One of the brilliant things about the predictive searches on Google is that it lets you know what other people are searching for and which are the most popular searches. It has also thrown up, for me, a big question in the last few days - google can be a great record of your successes but also a permenant reminder of your failures. If you make a slip up - no matter of what proportion it doesn't only damage your career at that moment but can follow you around. Currently, as far as I know, there are only references to "conservative" and "Norwich" for me. But imagine if you were caught in a scandal; how long would that ghost you on Google? And do different people suffer in different ways and for different lengths of time?
Take for example a young man called Ben Alnwick; the goalkeeper in City's 4-0 win in the Carling Cup this week. Having heard of Alnwick from his time with Spurs I googled him to see his form. Aside from his footballing career, predictive google gave me 7 alternative searches about him - all referring to a sex scandal that we was involved in 3 years ago when he was 19 years old. He was filmed having sex with a lady alongside 2 of his team-mates and 3 years on he still pays the price on google. If you google Alnwick thats what you know about him.
So out of interest I turn to Steve Norris; former Tory Minister and erstwhile candidate for Mayor of London. Mr Norris was one the people who typified "Tory sleaze". Norris apparently kept 5 mistresses secret from his wife for some time - a very busy man! Google Mr Norris and ... you guessed it, not a word of this comes up! If you google Norris he gets away with no references.
So what are the differences between Norris - a high profile sex scandal - and Alnwick - a low profile one - where Alnwick is still there and Norris isn't? Could it be what they have achieved after the sex scandal is over? Alnwick is still playing football, not a lot to report, whilst Norris has gone on to be one of the most high profile Tories and their first candidate in the London Mayoralties.
OK, so let's take a politican who fell from grace and never recovered. Somebody who has done virtually or actually nothing since leaving office. Take, Ron Davies. Labour's Welsh Secreary was forced to quit in 1998 after a "moment of madness" on Clapham Common. Let's predictive google Ron Davies then, of whom we have heard nothing since then. Well, there is one reference to just "resignation" and one to "badger" but nothing to otherwise suggest what he was involved in. If you google Davies you have to click on to find his sex scandal.

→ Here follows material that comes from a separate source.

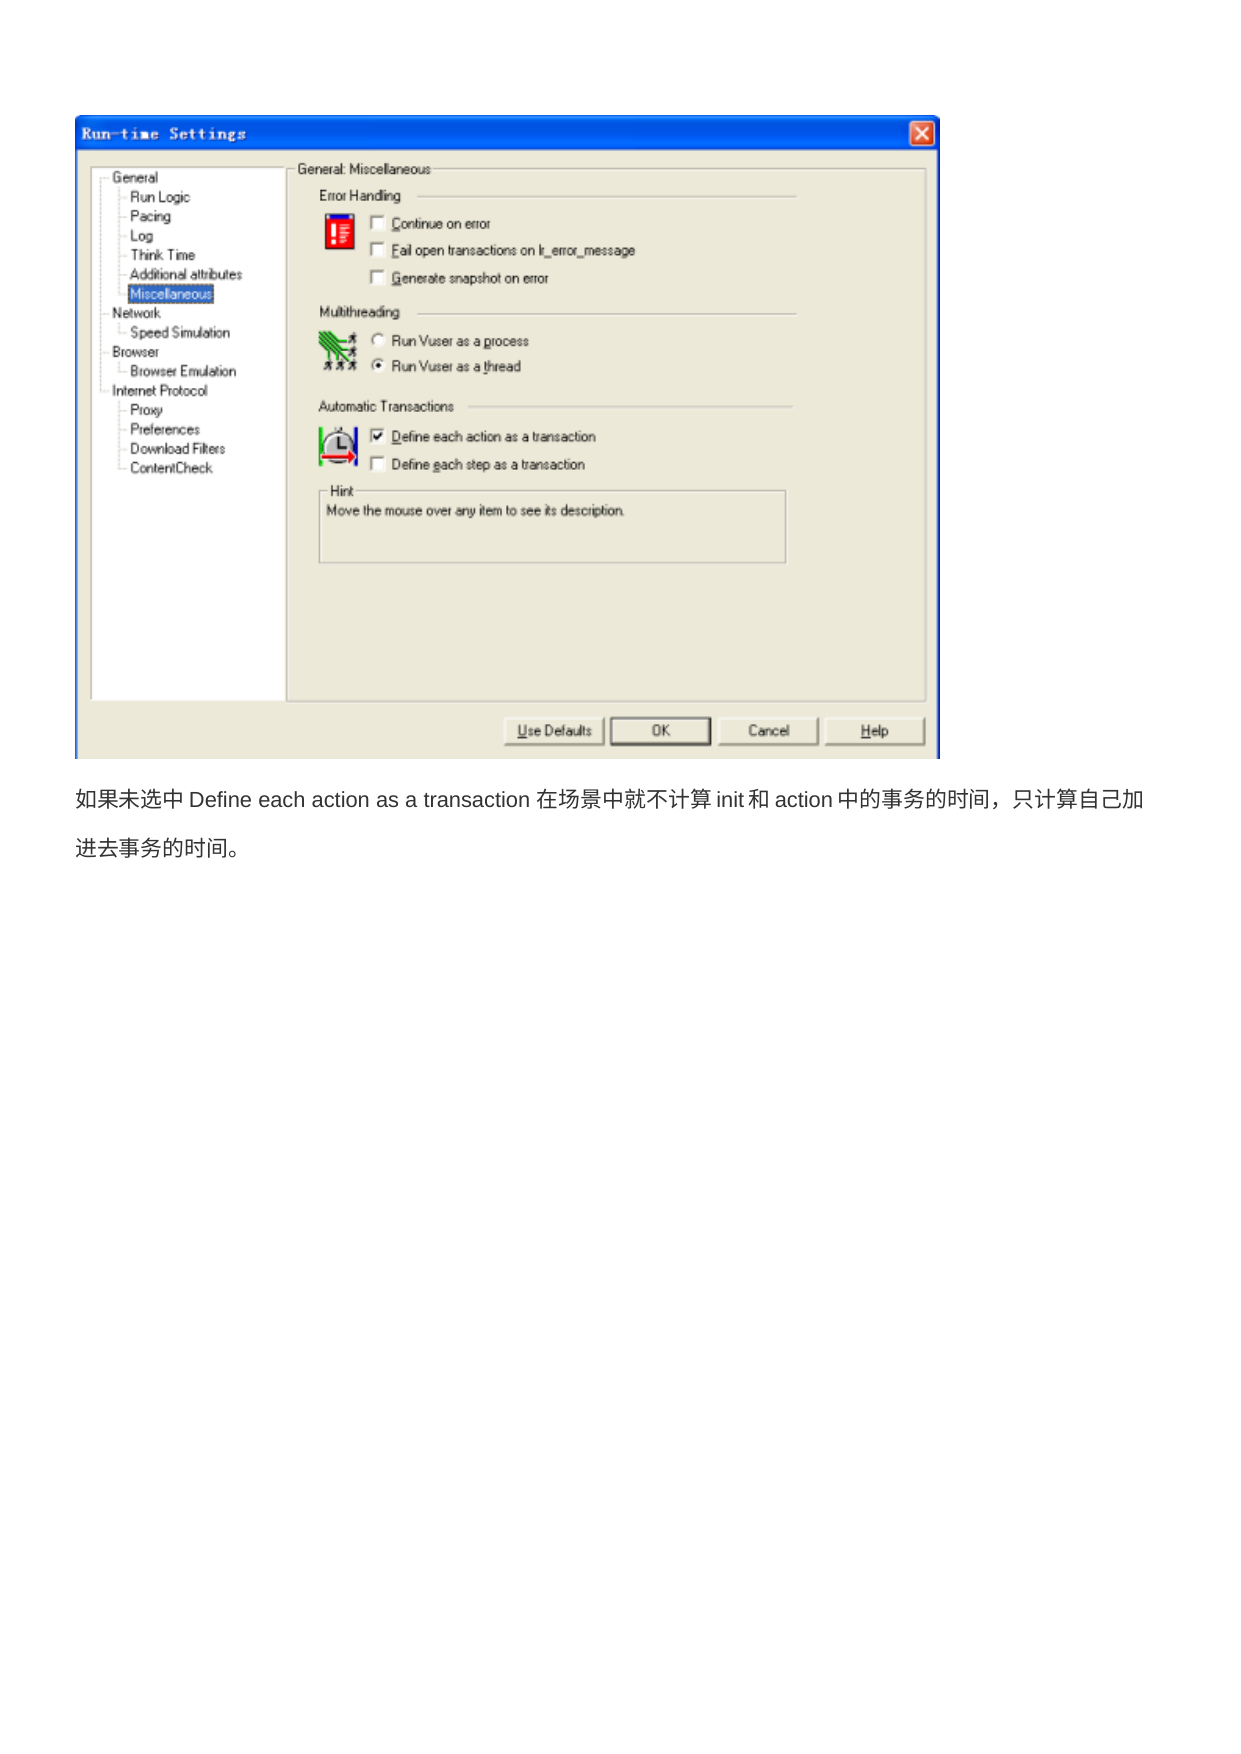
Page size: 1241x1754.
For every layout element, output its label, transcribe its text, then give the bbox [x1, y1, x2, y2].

So maybe its to do with the time period; Alnwick's case was quite recent so let's look at more and less recent cases. Every google predictive on (Lord) Cecil Parkinson is about his sex scandal and love child - and that happened 20 years ago. For Boris Johnson, his sex scandal is not mentioned at all.
Could it be be about political seniority? Former Prime Minister John Major's affair has a single reference, as does Former Deputy Prime Minister John Prescotts. Former Foreign Secretary Robin Cook gets away with it completely. Unlikely to be about that then.
What about the more bizarre caes? Well, LibDem MP Mark Oaten's has 4 predictive references and 3 of them are about his incidents with Rent Boys. So maybe.
Either way, footballer Alnwick has a right to be a bit miffed if his minor case ghosts him on Google longer than the more serious sex scandals by politicans. However I suppose that the predictive google works on how popular certain search phrases are - so the public set what is notworthy and what isn't. Mayne Norris & Cook have been "forgiven" in the eyes of the public whereas Oaten hasn't? Certainly people who google Oaten seem to care more about the scandal than his other political works. Or maybe ALnwick is just more interesting?
This issues continues to puzzle me - and I suppose it will carry on doing so - about why people google what they do. A combination of factors, not least public curiosity about the cases must lead this one.
But predictive google continues to give me hours of fun even if it isn't always fair on people. For example who on earth is googling "Charles Clarke Diet"?